In 1960, Lawton was a last-minute candidate for Lieutenant Governor of Massachusetts. He showed surprising strength on the first ballot at the Democratic convention, but did not win the party's endorsement. After the convention, Lawton decided that he would run for Attorney General of Massachusetts in 1962 if there was a vacancy. He won the endorsement of the Massachusetts Democratic Party at the party convention, but lost the nomination to Francis E. Kelly in the primary election.
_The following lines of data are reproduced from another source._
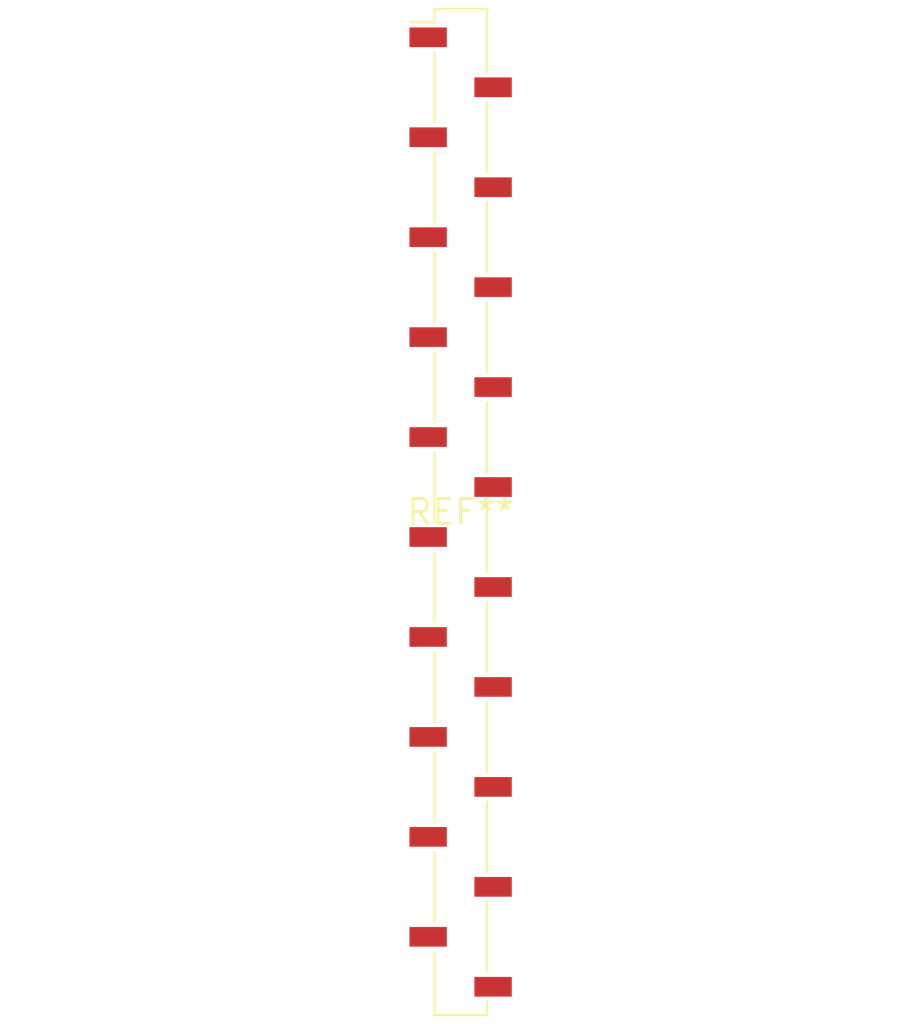
<source format=kicad_pcb>
(kicad_pcb (version 20240108) (generator pcbnew)

  (general
    (thickness 1.6)
  )

  (paper "A4")
  (layers
    (0 "F.Cu" signal)
    (31 "B.Cu" signal)
    (32 "B.Adhes" user "B.Adhesive")
    (33 "F.Adhes" user "F.Adhesive")
    (34 "B.Paste" user)
    (35 "F.Paste" user)
    (36 "B.SilkS" user "B.Silkscreen")
    (37 "F.SilkS" user "F.Silkscreen")
    (38 "B.Mask" user)
    (39 "F.Mask" user)
    (40 "Dwgs.User" user "User.Drawings")
    (41 "Cmts.User" user "User.Comments")
    (42 "Eco1.User" user "User.Eco1")
    (43 "Eco2.User" user "User.Eco2")
    (44 "Edge.Cuts" user)
    (45 "Margin" user)
    (46 "B.CrtYd" user "B.Courtyard")
    (47 "F.CrtYd" user "F.Courtyard")
    (48 "B.Fab" user)
    (49 "F.Fab" user)
    (50 "User.1" user)
    (51 "User.2" user)
    (52 "User.3" user)
    (53 "User.4" user)
    (54 "User.5" user)
    (55 "User.6" user)
    (56 "User.7" user)
    (57 "User.8" user)
    (58 "User.9" user)
  )

  (setup
    (pad_to_mask_clearance 0)
    (pcbplotparams
      (layerselection 0x00010fc_ffffffff)
      (plot_on_all_layers_selection 0x0000000_00000000)
      (disableapertmacros false)
      (usegerberextensions false)
      (usegerberattributes false)
      (usegerberadvancedattributes false)
      (creategerberjobfile false)
      (dashed_line_dash_ratio 12.000000)
      (dashed_line_gap_ratio 3.000000)
      (svgprecision 4)
      (plotframeref false)
      (viasonmask false)
      (mode 1)
      (useauxorigin false)
      (hpglpennumber 1)
      (hpglpenspeed 20)
      (hpglpendiameter 15.000000)
      (dxfpolygonmode false)
      (dxfimperialunits false)
      (dxfusepcbnewfont false)
      (psnegative false)
      (psa4output false)
      (plotreference false)
      (plotvalue false)
      (plotinvisibletext false)
      (sketchpadsonfab false)
      (subtractmaskfromsilk false)
      (outputformat 1)
      (mirror false)
      (drillshape 1)
      (scaleselection 1)
      (outputdirectory "")
    )
  )

  (net 0 "")

  (footprint "PinSocket_1x20_P2.54mm_Vertical_SMD_Pin1Left" (layer "F.Cu") (at 0 0))

)

</source>
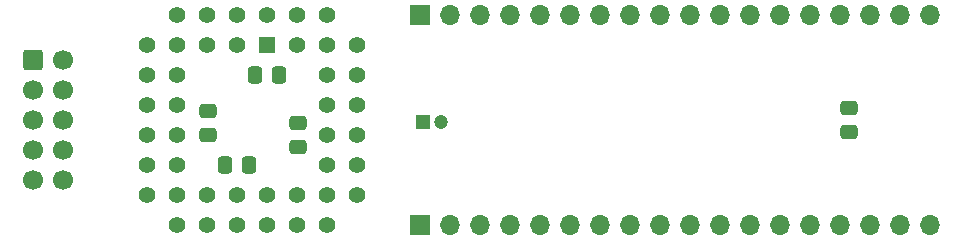
<source format=gbs>
G04 #@! TF.GenerationSoftware,KiCad,Pcbnew,7.0.5-0*
G04 #@! TF.CreationDate,2023-06-22T12:24:29+02:00*
G04 #@! TF.ProjectId,atf1504_plcc44_breakout,61746631-3530-4345-9f70-6c636334345f,A*
G04 #@! TF.SameCoordinates,Original*
G04 #@! TF.FileFunction,Soldermask,Bot*
G04 #@! TF.FilePolarity,Negative*
%FSLAX46Y46*%
G04 Gerber Fmt 4.6, Leading zero omitted, Abs format (unit mm)*
G04 Created by KiCad (PCBNEW 7.0.5-0) date 2023-06-22 12:24:29*
%MOMM*%
%LPD*%
G01*
G04 APERTURE LIST*
G04 Aperture macros list*
%AMRoundRect*
0 Rectangle with rounded corners*
0 $1 Rounding radius*
0 $2 $3 $4 $5 $6 $7 $8 $9 X,Y pos of 4 corners*
0 Add a 4 corners polygon primitive as box body*
4,1,4,$2,$3,$4,$5,$6,$7,$8,$9,$2,$3,0*
0 Add four circle primitives for the rounded corners*
1,1,$1+$1,$2,$3*
1,1,$1+$1,$4,$5*
1,1,$1+$1,$6,$7*
1,1,$1+$1,$8,$9*
0 Add four rect primitives between the rounded corners*
20,1,$1+$1,$2,$3,$4,$5,0*
20,1,$1+$1,$4,$5,$6,$7,0*
20,1,$1+$1,$6,$7,$8,$9,0*
20,1,$1+$1,$8,$9,$2,$3,0*%
G04 Aperture macros list end*
%ADD10R,1.200000X1.200000*%
%ADD11C,1.200000*%
%ADD12R,1.422400X1.422400*%
%ADD13C,1.422400*%
%ADD14RoundRect,0.250000X-0.600000X-0.600000X0.600000X-0.600000X0.600000X0.600000X-0.600000X0.600000X0*%
%ADD15C,1.700000*%
%ADD16RoundRect,0.250000X-0.337500X-0.475000X0.337500X-0.475000X0.337500X0.475000X-0.337500X0.475000X0*%
%ADD17RoundRect,0.250000X0.475000X-0.337500X0.475000X0.337500X-0.475000X0.337500X-0.475000X-0.337500X0*%
%ADD18RoundRect,0.250000X-0.475000X0.337500X-0.475000X-0.337500X0.475000X-0.337500X0.475000X0.337500X0*%
%ADD19R,1.700000X1.700000*%
%ADD20O,1.700000X1.700000*%
G04 APERTURE END LIST*
D10*
X129833401Y-62357000D03*
D11*
X131333401Y-62357000D03*
D12*
X116586000Y-55880000D03*
D13*
X114046000Y-53340000D03*
X114046000Y-55880000D03*
X111506000Y-53340000D03*
X111506000Y-55880000D03*
X108966000Y-53340000D03*
X106426000Y-55880000D03*
X108966000Y-55880000D03*
X106426000Y-58420000D03*
X108966000Y-58420000D03*
X106426000Y-60960000D03*
X108966000Y-60960000D03*
X106426000Y-63500000D03*
X108966000Y-63500000D03*
X106426000Y-66040000D03*
X108966000Y-66040000D03*
X106426000Y-68580000D03*
X108966000Y-71120000D03*
X108966000Y-68580000D03*
X111506000Y-71120000D03*
X111506000Y-68580000D03*
X114046000Y-71120000D03*
X114046000Y-68580000D03*
X116586000Y-71120000D03*
X116586000Y-68580000D03*
X119126000Y-71120000D03*
X119126000Y-68580000D03*
X121666000Y-71120000D03*
X124206000Y-68580000D03*
X121666000Y-68580000D03*
X124206000Y-66040000D03*
X121666000Y-66040000D03*
X124206000Y-63500000D03*
X121666000Y-63500000D03*
X124206000Y-60960000D03*
X121666000Y-60960000D03*
X124206000Y-58420000D03*
X121666000Y-58420000D03*
X124206000Y-55880000D03*
X121666000Y-53340000D03*
X121666000Y-55880000D03*
X119126000Y-53340000D03*
X119126000Y-55880000D03*
X116586000Y-53340000D03*
D14*
X96774000Y-57150000D03*
D15*
X99314000Y-57150000D03*
X96774000Y-59690000D03*
X99314000Y-59690000D03*
X96774000Y-62230000D03*
X99314000Y-62230000D03*
X96774000Y-64770000D03*
X99314000Y-64770000D03*
X96774000Y-67310000D03*
X99314000Y-67310000D03*
D16*
X113008500Y-66040000D03*
X115083500Y-66040000D03*
D17*
X165862000Y-63267500D03*
X165862000Y-61192500D03*
X111633000Y-63521500D03*
X111633000Y-61446500D03*
D18*
X119253000Y-62462500D03*
X119253000Y-64537500D03*
D19*
X129535000Y-71120000D03*
D20*
X132075000Y-71120000D03*
X134615000Y-71120000D03*
X137155000Y-71120000D03*
X139695000Y-71120000D03*
X142235000Y-71120000D03*
X144775000Y-71120000D03*
X147315000Y-71120000D03*
X149855000Y-71120000D03*
X152395000Y-71120000D03*
X154935000Y-71120000D03*
X157475000Y-71120000D03*
X160015000Y-71120000D03*
X162555000Y-71120000D03*
X165095000Y-71120000D03*
X167635000Y-71120000D03*
X170175000Y-71120000D03*
X172715000Y-71120000D03*
D19*
X129540000Y-53340000D03*
D20*
X132080000Y-53340000D03*
X134620000Y-53340000D03*
X137160000Y-53340000D03*
X139700000Y-53340000D03*
X142240000Y-53340000D03*
X144780000Y-53340000D03*
X147320000Y-53340000D03*
X149860000Y-53340000D03*
X152400000Y-53340000D03*
X154940000Y-53340000D03*
X157480000Y-53340000D03*
X160020000Y-53340000D03*
X162560000Y-53340000D03*
X165100000Y-53340000D03*
X167640000Y-53340000D03*
X170180000Y-53340000D03*
X172720000Y-53340000D03*
D16*
X115548500Y-58420000D03*
X117623500Y-58420000D03*
M02*

</source>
In 1963, Lawton became legislative secretary to governor Endicott Peabody. That May, Peabody appointed Lawton to the position of Registrar of Motor Vehicles. During his tenure as Registrar, Lawton supported mandatory use of seat belts, licensing for auto mechanics, compulsory vehicle inspections, and retraining for drivers with frequent violations. He also took a stand against public officials who sought to have their constituents' traffic tickets "fixed".

==Legal career==
In October 1964, Peabody appointed Lawton to the Plymouth County Probate Court. In February 1995, Lawton presided over a child custody case involving 10-year-old identical twin girls. After consulting with both children, he found that one of the girls strongly desired to live with their mother while the other expressed a very strong desire to live with their father. Lawton decided to accommodate the children and ruled that one girl should live with their mother and the other should live with their father. The decision gained national attention and lingered in court until 1998, when a different judge placed both twins with their mother. Lawton remained a judge until October 20, 1995, when he reached the mandatory retirement age of seventy.

From 1969 until his death, Lawton was Chairman of the Board of Trustees of his alma mater, the New England School of Law. During his tenure, the school moved from Beacon Hill to Newbury Street and then from Newbury Street to the Boston Theater District.

==Personal life and death==
On October 16, 1948, Lawton married Jeanne Cashman in Brockton. They had five sons, one of whom, Mark Lawton, also served in the Massachusetts House of Representatives and as a state court judge.

On February 3, 2007, Lawton fell and broke his hip at his Brockton home. He never recovered and died in Brockton Hospital on March 20.